Потом Стрэскона обратился к литературе. Он отдал дань «цветам зла» и «песням пред рассветом»; но больше всего, по его словам, он был обязан «божественному Оскару». Этот английский поэт, умевший принять любую позу и не чуждый известных пороков, был осужден законом и брошен в тюрьму; а так как закон всегда жесток и несправедлив и всякий, по кому он ударит, благодаря этому становится мучеником и героем, то и вокруг памяти «Оскара» создался настоящий культ. Все нынешние поэты подражали его стилю и образу жизни; таким образом, на самые гнусные извращения накидывался покров романтизма, им давались длинные греческие и латинские имена, и о них рассуждали со всем парадом учености как о возрождении эллинских идеалов. Молодые люди из кружка Стрэскона называли друг друга «мой возлюбленный»; а если кто-либо выражал при этом недоумение, на него смотрели не то чтобы с презрением—испытывать презрение считалось неэстетичным — а так, чуть приподняв бровь, что означало высшую степень иронии.

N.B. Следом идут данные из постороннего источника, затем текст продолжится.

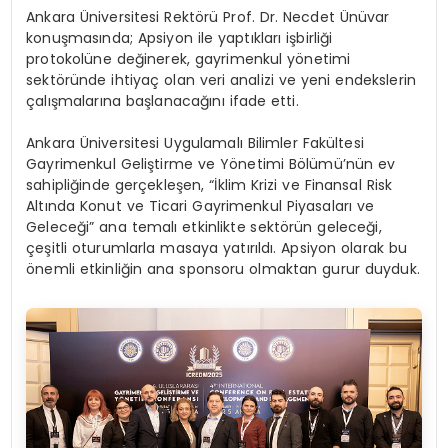
Ankara Üniversitesi Rektörü Prof. Dr. Necdet Ünüvar
konuşmasında; Apsiyon ile yaptıkları işbirliği
protokolüne değinerek, gayrimenkul yönetimi
sektöründe ihtiyaç olan veri analizi ve yeni endekslerin
çalışmalarına başlanacağını ifade etti.
Ankara Üniversitesi Uygulamalı Bilimler Fakültesi
Gayrimenkul Geliştirme ve Yönetimi Bölümü’nün ev
sahipliğinde gerçekleşen, “İklim Krizi ve Finansal Risk
Altında Konut ve Ticari Gayrimenkul Piyasaları ve
Geleceği” ana temalı etkinlikte sektörün geleceği,
çeşitli oturumlarla masaya yatırıldı. Apsiyon olarak bu
önemli etkinliğin ana sponsoru olmaktan gurur duyduk.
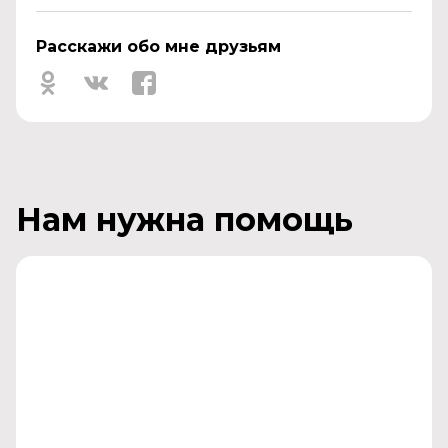
Расскажи обо мне друзьям
Нам нужна помощь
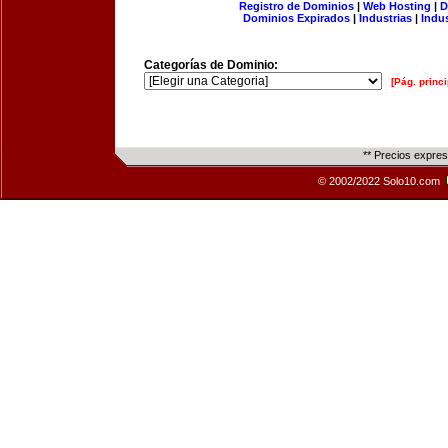
Registro de Dominios
|
Web Hosting
|
D
Dominios Expirados
|
Industrias
|
Indu
Categorías de Dominio:
[Pág. princi
** Precios expre
© 2002/2022 Solo10.com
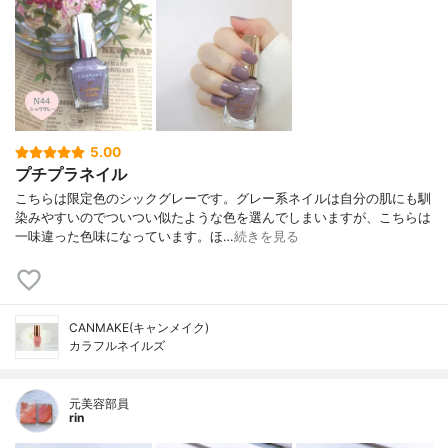
5.00
プチプラネイル
こちらは限定色のシックグレーです。グレー系ネイルは自分の肌にも馴
染みやすいのでついつい似たような色を選んでしまいますが、こちらは
一味違った色味になっています。ほ…
続きを見る
CANMAKE(キャンメイク)
カラフルネイルズ
元美容部員
rin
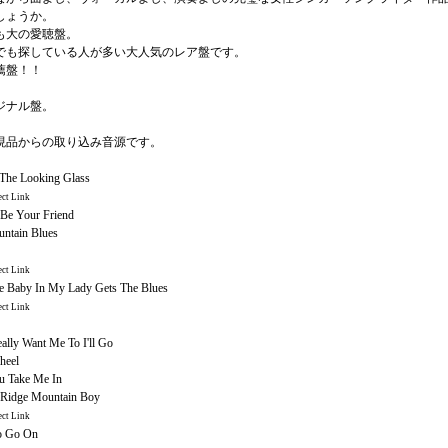
しょうか。
も大の愛聴盤。
でも探している人が多い大人気のレア盤です。
薦盤！！
ジナル盤。
現品からの取り込み音源です。
The Looking Glass
ct Link
 Be Your Friend
ntain Blues
ct Link
 Baby In My Lady Gets The Blues
ct Link
ally Want Me To I'll Go
heel
u Take Me In
 Ridge Mountain Boy
ct Link
o Go On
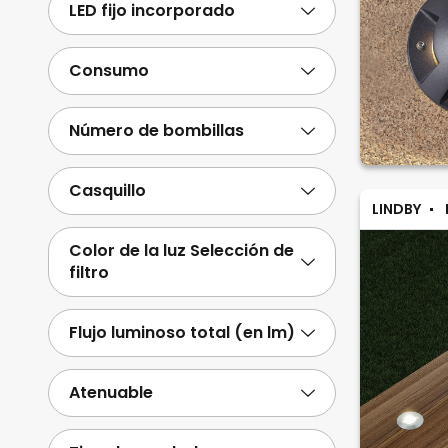
LED fijo incorporado
Consumo
Número de bombillas
Casquillo
LINDBY
Color de la luz Selección de
filtro
Flujo luminoso total (en lm)
Atenuable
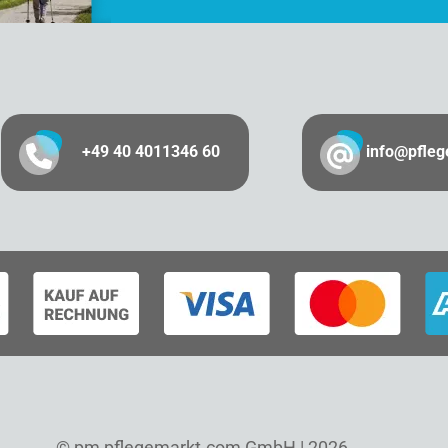
+49 40 4011346 60
info@pfle
© pm pflegemarkt.com GmbH | 2026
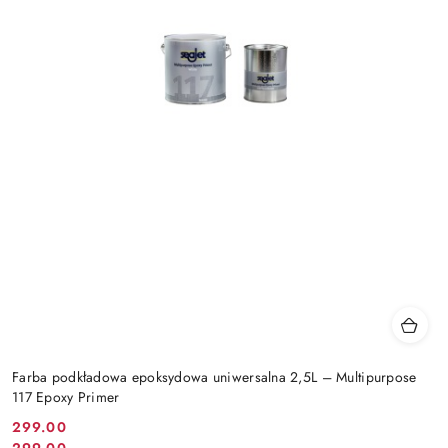
Farba podkładowa epoksydowa uniwersalna 2,5L – Multipurpose
117 Epoxy Primer
299.00
Cena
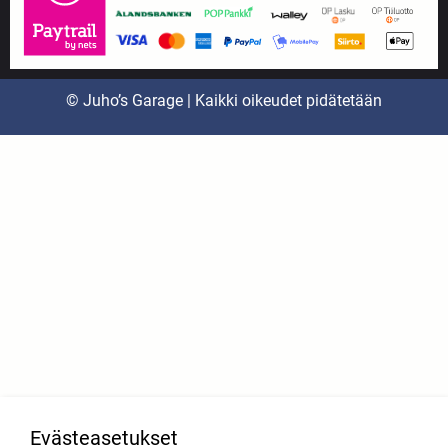
© Juho’s Garage | Kaikki oikeudet pidätetään
Evästeasetukset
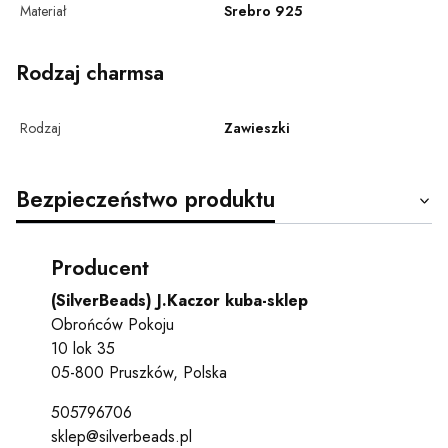
Materiał
Srebro 925
Rodzaj charmsa
Rodzaj
Zawieszki
Bezpieczeństwo produktu
Producent
(SilverBeads) J.Kaczor kuba-sklep
Obrońców Pokoju
10 lok 35
05-800 Pruszków, Polska
505796706
sklep@silverbeads.pl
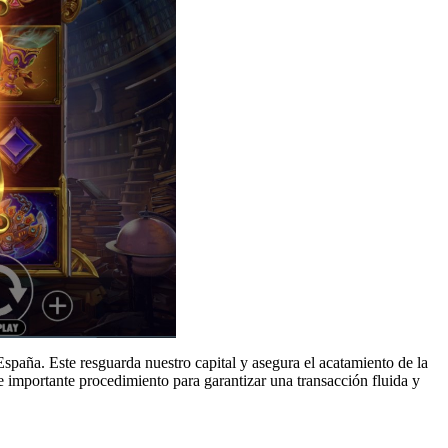
spaña. Este resguarda nuestro capital y asegura el acatamiento de la
importante procedimiento para garantizar una transacción fluida y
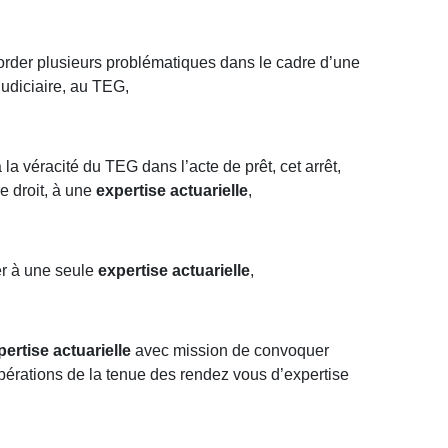
border plusieurs problématiques dans le cadre d’une
judiciaire, au TEG,
la véracité du TEG dans l’acte de prêt, cet arrêt,
re droit, à une
expertise actuarielle
,
der à une seule
expertise actuarielle
,
pertise actuarielle
avec mission de convoquer
 opérations de la tenue des rendez vous d’expertise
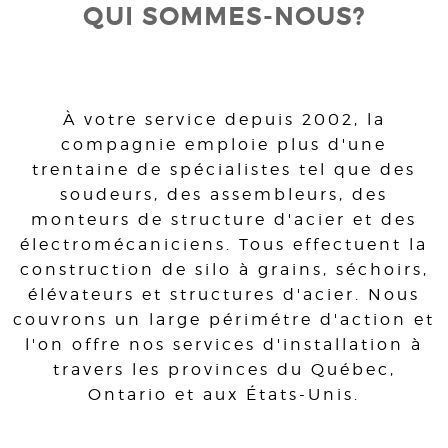
QUI SOMMES-NOUS?
À votre service depuis 2002, la
compagnie emploie plus d'une
trentaine de spécialistes tel que des
soudeurs, des assembleurs, des
monteurs de structure d'acier et des
électromécaniciens. Tous effectuent la
construction de silo à grains, séchoirs,
élévateurs et structures d'acier. Nous
couvrons un large périmétre d'action et
l'on offre nos services d'installation à
travers les provinces du Québec,
Ontario et aux États-Unis.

Нельзя, конечно, забывать, что эти молодые люди все же были поэтами, и поэзия защищала их от их же собственных доктрин. Не сама жизнь увлекала их, а создание красивых стихов о ней; некоторые из этих поэтов жили беззаботными аскетами на чердаках, перелагая свои «сатанинские» эмоции в звучные строфы. Но, с другой стороны, на каждого поэта приходились тысячи не поэтов, а самых простых людей, для которых жизнь была реальностью. И эти люди, взяв на веру их проповедь, губили свою жизнь и с помощью волшебных чар поэзии, ее дивных мелодий и божественного огня губили жизнь всякого, кто входил с ними в соприкосновение. Новое поколение юношей и девушек черпало духовную пищу в стихах Бодлера и Уайльда и со всем жаром юности бросалось в расставленные для них торговцами порока ловушки. Сердце обливалось кровью при виде этих детей с раскрасневшимися от возбуждения щеками и пылающим взором, которые, цепляясь за подол Музы, искали поэзию в публичных домах и притонах.